Moving to slide nine, resolution four is the ratification of the prior issue of institutional placement shares. Resolution four seeks shareholder approval to refresh Betr's placement capacity under ASX Listing Rule 7.1, following Betr's fully underwritten $130 million equity raising and institutional placement in April-May of 2025. The full resolution is displayed on your screen, along with the proxy votes received for this resolution. Resolution four is an ordinary resolution. For resolution four to be passed, a majority of more than 50% of the votes cast on resolution four by eligible Betr shareholders, either in person or by proxy, attorney, or in the case of a corporation, its duly appointed corporate representative, must be cast in favor of resolution four. I will vote the undirected proxies in favor of this resolution. Moving to slide ten, questions.

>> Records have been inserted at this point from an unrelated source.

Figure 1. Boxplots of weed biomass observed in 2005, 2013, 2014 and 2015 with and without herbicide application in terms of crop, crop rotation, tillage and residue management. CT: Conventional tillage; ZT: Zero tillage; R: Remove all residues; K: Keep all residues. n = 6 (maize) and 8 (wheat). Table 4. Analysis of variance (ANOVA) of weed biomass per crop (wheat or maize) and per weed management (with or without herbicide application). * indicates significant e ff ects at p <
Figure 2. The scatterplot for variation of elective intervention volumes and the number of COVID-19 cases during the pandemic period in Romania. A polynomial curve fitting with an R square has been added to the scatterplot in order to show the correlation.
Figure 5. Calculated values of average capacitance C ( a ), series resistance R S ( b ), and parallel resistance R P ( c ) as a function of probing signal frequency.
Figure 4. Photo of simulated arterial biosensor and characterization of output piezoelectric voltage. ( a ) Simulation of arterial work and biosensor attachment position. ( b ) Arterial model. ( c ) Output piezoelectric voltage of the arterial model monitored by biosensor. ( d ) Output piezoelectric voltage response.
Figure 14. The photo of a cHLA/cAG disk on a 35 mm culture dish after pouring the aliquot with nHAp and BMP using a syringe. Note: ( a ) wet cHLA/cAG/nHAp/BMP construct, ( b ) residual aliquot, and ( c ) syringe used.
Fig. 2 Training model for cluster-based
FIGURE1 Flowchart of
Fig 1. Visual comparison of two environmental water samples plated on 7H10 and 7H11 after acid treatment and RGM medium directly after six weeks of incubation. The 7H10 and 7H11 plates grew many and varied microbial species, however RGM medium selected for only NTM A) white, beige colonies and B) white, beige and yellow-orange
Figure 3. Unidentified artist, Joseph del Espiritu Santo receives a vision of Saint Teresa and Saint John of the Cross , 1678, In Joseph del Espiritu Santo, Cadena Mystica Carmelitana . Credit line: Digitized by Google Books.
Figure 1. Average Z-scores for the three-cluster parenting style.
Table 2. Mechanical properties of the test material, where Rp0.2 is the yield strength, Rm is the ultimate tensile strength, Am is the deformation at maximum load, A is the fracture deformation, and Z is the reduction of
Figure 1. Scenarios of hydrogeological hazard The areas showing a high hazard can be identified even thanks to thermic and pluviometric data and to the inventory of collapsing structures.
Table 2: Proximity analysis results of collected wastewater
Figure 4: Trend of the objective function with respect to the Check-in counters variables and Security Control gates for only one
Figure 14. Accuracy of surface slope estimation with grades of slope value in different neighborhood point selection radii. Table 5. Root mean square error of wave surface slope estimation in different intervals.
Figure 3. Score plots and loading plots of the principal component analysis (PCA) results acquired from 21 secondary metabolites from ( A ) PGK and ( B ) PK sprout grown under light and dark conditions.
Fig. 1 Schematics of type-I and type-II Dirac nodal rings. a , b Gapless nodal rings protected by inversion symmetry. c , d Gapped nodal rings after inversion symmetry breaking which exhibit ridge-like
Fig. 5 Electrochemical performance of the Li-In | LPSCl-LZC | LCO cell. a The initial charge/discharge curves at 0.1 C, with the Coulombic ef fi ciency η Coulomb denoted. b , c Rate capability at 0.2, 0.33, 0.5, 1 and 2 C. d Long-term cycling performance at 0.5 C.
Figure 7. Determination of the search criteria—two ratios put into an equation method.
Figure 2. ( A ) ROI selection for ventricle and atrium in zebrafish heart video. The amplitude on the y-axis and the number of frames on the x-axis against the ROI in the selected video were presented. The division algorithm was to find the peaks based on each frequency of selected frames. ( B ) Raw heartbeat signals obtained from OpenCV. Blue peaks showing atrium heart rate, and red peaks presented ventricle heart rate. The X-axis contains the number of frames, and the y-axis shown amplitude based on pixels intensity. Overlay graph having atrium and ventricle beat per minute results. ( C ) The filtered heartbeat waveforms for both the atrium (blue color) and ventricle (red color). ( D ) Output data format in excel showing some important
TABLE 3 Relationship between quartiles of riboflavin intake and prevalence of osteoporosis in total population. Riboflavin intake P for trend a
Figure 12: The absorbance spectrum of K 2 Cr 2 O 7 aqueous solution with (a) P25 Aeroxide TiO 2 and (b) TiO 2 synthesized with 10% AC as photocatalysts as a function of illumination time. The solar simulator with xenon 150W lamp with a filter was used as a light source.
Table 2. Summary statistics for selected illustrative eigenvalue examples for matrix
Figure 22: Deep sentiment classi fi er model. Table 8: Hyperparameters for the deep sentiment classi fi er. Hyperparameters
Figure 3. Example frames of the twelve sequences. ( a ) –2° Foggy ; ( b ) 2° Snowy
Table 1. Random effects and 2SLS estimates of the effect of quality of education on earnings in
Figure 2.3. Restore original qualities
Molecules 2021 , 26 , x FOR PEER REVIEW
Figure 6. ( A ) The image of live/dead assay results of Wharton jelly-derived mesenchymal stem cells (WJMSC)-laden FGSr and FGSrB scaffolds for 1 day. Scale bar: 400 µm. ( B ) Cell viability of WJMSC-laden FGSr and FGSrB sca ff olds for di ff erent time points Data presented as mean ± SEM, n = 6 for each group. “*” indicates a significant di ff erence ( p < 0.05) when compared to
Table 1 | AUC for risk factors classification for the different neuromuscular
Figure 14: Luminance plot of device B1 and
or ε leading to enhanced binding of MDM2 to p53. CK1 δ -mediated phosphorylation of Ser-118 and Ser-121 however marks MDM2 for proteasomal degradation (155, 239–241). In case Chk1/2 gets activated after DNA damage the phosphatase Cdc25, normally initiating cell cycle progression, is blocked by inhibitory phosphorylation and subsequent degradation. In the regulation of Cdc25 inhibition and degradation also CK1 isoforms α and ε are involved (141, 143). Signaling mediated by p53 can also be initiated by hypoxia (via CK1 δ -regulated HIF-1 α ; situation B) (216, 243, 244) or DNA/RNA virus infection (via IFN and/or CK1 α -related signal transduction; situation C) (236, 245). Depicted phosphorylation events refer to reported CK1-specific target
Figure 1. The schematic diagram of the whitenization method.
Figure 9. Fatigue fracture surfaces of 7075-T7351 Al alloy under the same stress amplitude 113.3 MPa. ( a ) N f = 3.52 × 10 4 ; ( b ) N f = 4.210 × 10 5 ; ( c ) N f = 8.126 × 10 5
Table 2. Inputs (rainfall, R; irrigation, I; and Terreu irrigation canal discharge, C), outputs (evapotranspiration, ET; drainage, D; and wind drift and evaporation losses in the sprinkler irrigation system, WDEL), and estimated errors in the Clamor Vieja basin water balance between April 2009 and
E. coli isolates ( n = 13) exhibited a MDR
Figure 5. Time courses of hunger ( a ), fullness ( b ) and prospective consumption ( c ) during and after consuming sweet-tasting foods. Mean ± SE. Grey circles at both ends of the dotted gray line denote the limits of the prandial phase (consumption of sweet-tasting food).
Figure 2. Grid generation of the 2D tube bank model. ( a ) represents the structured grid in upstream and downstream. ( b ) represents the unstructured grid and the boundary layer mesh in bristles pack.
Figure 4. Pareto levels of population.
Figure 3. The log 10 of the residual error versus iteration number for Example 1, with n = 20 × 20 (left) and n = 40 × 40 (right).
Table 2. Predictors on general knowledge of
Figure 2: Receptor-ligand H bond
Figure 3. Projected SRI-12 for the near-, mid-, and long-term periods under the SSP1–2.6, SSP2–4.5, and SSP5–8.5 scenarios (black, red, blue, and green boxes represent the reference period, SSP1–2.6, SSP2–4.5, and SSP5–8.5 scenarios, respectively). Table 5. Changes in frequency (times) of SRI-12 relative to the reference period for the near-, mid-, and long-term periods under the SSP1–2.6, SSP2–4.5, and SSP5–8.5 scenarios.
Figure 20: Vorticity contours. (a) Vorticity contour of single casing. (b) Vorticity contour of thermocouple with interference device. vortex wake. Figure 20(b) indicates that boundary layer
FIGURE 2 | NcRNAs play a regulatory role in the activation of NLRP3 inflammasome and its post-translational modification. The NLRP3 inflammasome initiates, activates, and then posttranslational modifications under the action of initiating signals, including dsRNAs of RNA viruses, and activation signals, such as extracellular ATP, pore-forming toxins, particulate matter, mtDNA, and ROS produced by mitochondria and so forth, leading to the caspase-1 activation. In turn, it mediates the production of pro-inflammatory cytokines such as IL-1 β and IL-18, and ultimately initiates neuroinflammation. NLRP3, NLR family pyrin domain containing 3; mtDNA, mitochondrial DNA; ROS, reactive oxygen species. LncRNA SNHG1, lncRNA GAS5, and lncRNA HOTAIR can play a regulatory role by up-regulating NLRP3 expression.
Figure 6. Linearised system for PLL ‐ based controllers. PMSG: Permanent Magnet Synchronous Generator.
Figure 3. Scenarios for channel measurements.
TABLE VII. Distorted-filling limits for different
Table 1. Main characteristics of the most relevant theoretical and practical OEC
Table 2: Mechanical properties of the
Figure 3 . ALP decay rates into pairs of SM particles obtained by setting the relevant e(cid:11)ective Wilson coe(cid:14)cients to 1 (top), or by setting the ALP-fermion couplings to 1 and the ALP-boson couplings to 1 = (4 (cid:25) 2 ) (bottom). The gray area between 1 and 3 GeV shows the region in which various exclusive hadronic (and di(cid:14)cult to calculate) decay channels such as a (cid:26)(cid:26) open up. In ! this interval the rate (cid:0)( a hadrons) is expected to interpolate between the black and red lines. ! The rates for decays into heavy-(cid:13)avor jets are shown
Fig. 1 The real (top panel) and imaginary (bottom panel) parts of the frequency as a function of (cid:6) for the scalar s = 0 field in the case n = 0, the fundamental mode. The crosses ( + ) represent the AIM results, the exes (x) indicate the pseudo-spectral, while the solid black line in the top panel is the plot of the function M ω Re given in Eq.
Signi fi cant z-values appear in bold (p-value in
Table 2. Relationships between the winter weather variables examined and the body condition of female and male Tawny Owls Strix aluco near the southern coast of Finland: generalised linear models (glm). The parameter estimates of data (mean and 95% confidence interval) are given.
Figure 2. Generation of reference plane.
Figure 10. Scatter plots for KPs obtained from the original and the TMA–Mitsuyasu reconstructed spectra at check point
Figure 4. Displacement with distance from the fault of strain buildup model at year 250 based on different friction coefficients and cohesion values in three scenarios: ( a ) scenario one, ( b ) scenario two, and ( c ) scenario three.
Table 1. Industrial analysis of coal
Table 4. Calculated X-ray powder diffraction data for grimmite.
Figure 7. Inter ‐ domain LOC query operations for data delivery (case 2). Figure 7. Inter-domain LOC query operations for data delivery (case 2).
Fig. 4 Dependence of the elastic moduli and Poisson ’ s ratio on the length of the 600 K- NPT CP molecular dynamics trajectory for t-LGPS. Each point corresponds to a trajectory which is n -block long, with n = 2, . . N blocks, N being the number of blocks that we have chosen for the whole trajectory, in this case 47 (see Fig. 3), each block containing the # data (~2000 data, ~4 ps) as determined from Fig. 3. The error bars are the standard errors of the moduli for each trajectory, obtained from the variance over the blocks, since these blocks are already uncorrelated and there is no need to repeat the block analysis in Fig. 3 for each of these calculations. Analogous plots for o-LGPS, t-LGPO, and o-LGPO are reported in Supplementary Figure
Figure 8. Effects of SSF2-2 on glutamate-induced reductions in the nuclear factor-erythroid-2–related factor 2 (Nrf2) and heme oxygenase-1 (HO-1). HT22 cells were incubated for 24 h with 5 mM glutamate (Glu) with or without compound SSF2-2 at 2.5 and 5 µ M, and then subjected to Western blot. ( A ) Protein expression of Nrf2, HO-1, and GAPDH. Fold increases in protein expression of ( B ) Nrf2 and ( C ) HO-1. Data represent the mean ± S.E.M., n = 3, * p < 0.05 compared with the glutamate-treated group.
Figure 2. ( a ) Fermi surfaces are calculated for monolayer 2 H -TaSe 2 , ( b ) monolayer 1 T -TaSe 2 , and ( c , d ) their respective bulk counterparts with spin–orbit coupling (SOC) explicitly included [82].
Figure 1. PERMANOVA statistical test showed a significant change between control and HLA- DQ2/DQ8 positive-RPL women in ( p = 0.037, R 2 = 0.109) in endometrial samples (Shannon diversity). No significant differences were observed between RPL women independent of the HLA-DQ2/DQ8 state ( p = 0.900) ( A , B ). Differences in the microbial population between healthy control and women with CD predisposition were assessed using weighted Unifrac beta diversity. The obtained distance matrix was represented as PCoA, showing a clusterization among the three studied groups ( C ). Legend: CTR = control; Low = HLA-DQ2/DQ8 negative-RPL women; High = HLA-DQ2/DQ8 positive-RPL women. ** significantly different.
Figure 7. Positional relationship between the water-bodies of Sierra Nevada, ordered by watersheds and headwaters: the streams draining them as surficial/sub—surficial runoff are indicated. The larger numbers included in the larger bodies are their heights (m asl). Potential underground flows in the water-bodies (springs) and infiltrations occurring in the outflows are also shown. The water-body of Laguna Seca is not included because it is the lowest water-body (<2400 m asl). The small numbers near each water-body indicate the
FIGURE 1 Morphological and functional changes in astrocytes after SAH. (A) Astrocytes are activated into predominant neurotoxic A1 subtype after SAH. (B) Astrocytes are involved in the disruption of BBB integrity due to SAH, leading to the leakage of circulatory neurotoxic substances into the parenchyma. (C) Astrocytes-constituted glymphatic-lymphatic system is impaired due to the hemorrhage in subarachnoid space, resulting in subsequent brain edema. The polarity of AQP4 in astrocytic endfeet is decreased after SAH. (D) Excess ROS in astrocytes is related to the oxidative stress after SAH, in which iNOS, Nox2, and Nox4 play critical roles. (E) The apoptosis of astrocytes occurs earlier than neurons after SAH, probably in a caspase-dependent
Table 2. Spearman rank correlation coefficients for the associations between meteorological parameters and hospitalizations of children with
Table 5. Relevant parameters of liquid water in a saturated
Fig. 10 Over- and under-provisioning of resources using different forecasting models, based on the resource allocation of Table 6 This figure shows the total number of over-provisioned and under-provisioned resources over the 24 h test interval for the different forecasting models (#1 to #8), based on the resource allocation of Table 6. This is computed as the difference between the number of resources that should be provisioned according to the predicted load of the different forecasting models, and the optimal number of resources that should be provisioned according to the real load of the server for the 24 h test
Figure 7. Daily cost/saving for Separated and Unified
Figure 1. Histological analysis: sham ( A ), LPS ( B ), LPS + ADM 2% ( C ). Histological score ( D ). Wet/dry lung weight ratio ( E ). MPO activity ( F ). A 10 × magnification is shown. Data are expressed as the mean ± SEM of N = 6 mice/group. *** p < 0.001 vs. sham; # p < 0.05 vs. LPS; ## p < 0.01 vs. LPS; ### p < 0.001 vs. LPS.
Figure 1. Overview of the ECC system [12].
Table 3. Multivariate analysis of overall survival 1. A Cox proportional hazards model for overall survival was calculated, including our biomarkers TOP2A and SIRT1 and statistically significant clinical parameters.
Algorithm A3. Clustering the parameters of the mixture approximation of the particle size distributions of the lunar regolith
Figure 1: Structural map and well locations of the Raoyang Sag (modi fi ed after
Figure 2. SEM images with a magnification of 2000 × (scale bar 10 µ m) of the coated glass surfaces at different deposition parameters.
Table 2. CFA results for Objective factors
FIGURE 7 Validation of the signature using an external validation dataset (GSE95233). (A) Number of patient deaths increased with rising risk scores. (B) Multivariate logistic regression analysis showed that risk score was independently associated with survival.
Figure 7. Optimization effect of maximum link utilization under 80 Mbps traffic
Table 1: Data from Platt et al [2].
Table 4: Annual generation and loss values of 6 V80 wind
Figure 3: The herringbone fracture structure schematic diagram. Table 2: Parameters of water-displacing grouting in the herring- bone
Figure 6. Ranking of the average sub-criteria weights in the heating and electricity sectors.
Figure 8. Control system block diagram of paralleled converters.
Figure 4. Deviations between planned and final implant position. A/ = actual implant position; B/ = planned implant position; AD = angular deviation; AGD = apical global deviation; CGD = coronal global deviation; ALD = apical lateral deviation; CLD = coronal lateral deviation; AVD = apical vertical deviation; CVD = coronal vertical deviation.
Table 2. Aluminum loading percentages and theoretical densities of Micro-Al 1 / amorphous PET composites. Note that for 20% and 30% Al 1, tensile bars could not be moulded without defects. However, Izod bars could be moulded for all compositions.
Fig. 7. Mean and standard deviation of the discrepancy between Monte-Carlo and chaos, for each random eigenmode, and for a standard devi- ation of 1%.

I will now address the questions that shareholders have submitted through the course of the meeting. Anyone who wishes to ask a verbal question will be informed when to do so by the moderator. Laura, have we received any questions through the Looney platform?

Laura Newell
Joint Company Secretary, betr Entertainment Pty Ltd

Chairman, I can confirm that we have no written or verbal questions.

Matthew Tripp
Chairman, betr Entertainment Pty Ltd

Thank you, Laura. Therefore, if there are no questions, I will now ask you to please complete your voting in relation to all of the resolutions. Thank you. I now declare the poll closed. The results of the poll will be announced to the ASX following the meeting. Ladies and gentlemen, that concludes the business of the meeting. I now declare the meeting closed. Thank you for your time.